The uncertainty surrounding data center growth is arguably the single largest hurdle we face, as these massive loads can appear much faster than we can build a transmission line. To manage this, we are tightening our analysis by placing potential large loads into specific tiers that reflect how likely they are to actually be built, which helps us ignore the purely speculative noise. You often hear stories of developers requesting hundreds of megawatts for a site that is little more than a dirt lot, while the utility is expected to commit to infrastructure that takes a decade to permit and build. This misalignment creates a “planning fog” where we are trying to hit a moving target with a very slow-moving arrow. By using industry reports to refine these tiers, we hope to ground our forecasts in reality rather than chasing every hypothetical data center that crosses a planner’s desk.

Reliability assessments are shifting from simple reserve margin targets to analyzing outage probabilities for every hour of the year. What necessitated this transition in modeling, and how will this granular data change the way utilities prioritize investments in battery storage versus traditional baseload power?

The transition to hourly modeling was necessitated by the fact that our grid is no longer just about meeting a single summer peak; risk is now distributed across all 8,760 hours of the year. In the past, having a 15% reserve margin felt safe, but in a world with variable wind and solar, you could have a surplus at noon and a deficit at 7:00 PM. This granular data is a game-changer for battery storage because it highlights exactly which hours are the most vulnerable, proving that even a four-hour battery can be more valuable than a baseload plant if it’s deployed at the right moment. It forces utilities to stop looking at capacity as a monolith and start looking at it as a flexible toolkit. When we see the probabilities of outages shifting into the winter or the shoulder months, it completely rewrites the investment strategy for what kind of “insurance” the grid needs to buy.

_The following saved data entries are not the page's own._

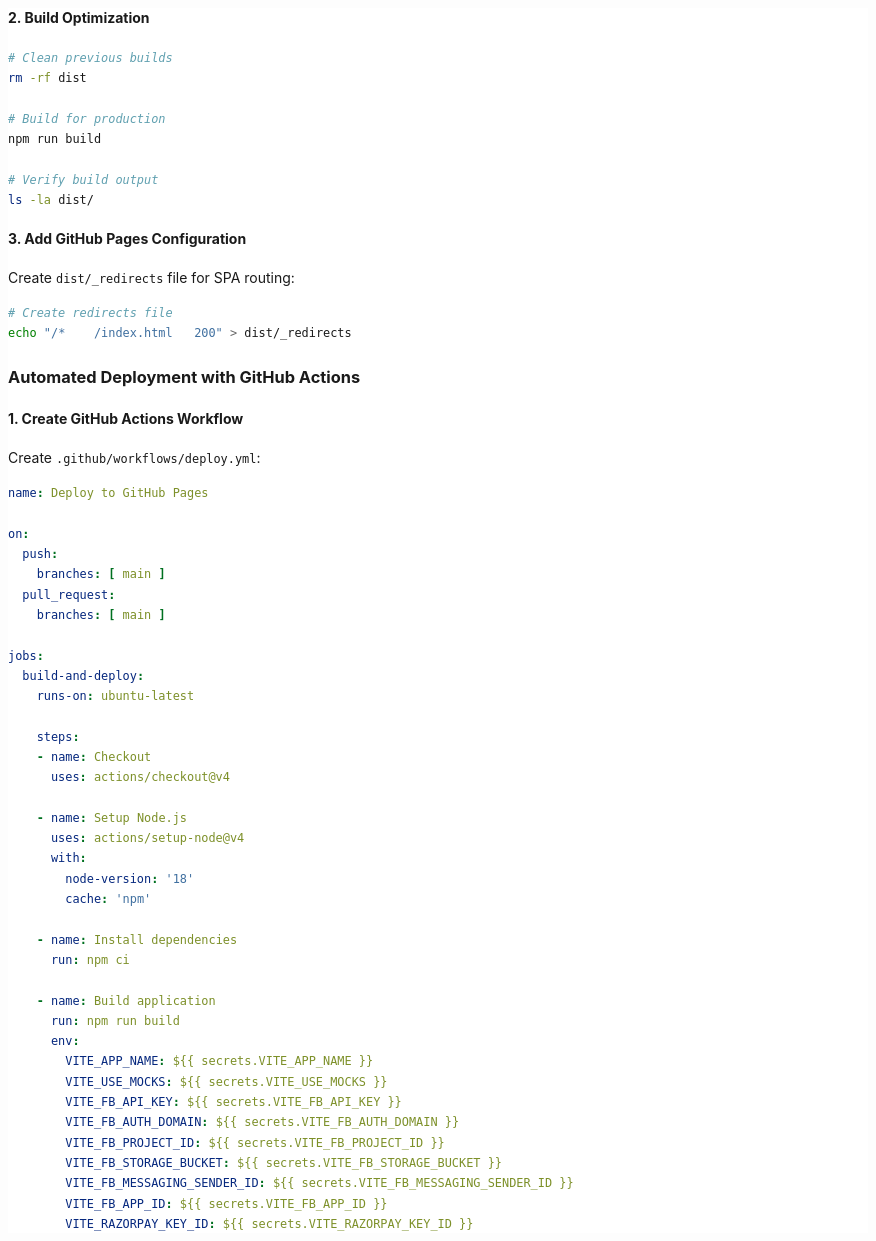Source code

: #### 2. Build Optimization

```bash
# Clean previous builds
rm -rf dist

# Build for production
npm run build

# Verify build output
ls -la dist/
```

#### 3. Add GitHub Pages Configuration

Create `dist/_redirects` file for SPA routing:

```bash
# Create redirects file
echo "/*    /index.html   200" > dist/_redirects
```

### Automated Deployment with GitHub Actions

#### 1. Create GitHub Actions Workflow

Create `.github/workflows/deploy.yml`:

```yaml
name: Deploy to GitHub Pages

on:
  push:
    branches: [ main ]
  pull_request:
    branches: [ main ]

jobs:
  build-and-deploy:
    runs-on: ubuntu-latest
    
    steps:
    - name: Checkout
      uses: actions/checkout@v4
      
    - name: Setup Node.js
      uses: actions/setup-node@v4
      with:
        node-version: '18'
        cache: 'npm'
        
    - name: Install dependencies
      run: npm ci
      
    - name: Build application
      run: npm run build
      env:
        VITE_APP_NAME: ${{ secrets.VITE_APP_NAME }}
        VITE_USE_MOCKS: ${{ secrets.VITE_USE_MOCKS }}
        VITE_FB_API_KEY: ${{ secrets.VITE_FB_API_KEY }}
        VITE_FB_AUTH_DOMAIN: ${{ secrets.VITE_FB_AUTH_DOMAIN }}
        VITE_FB_PROJECT_ID: ${{ secrets.VITE_FB_PROJECT_ID }}
        VITE_FB_STORAGE_BUCKET: ${{ secrets.VITE_FB_STORAGE_BUCKET }}
        VITE_FB_MESSAGING_SENDER_ID: ${{ secrets.VITE_FB_MESSAGING_SENDER_ID }}
        VITE_FB_APP_ID: ${{ secrets.VITE_FB_APP_ID }}
        VITE_RAZORPAY_KEY_ID: ${{ secrets.VITE_RAZORPAY_KEY_ID }}
```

What is your forecast for power grid reliability over the next five years?

My forecast is one of “elevated caution,” as most of North America currently sits at high to elevated risk for power outages through 2028. The data shows a persistent “red swath” of risk, particularly in the MISO region, where the combination of retiring traditional units and the slow pace of new transmission creates a very narrow margin for error. While the addition of 28 GW of expedited generation and nearly 1 GW of wind will certainly help, the next five years will be a race against time to see if infrastructure can keep up with the explosive demand from new technologies. We are likely to see a continued reliance on emergency federal orders to bridge the gap, meaning the grid will remain in a state of transition that feels both frantic and necessary. Success will depend entirely on how well we can coordinate state regulators, grid operators, and federal agencies to ensure that our new energy mix is as firm and dependable as the one we are leaving behind.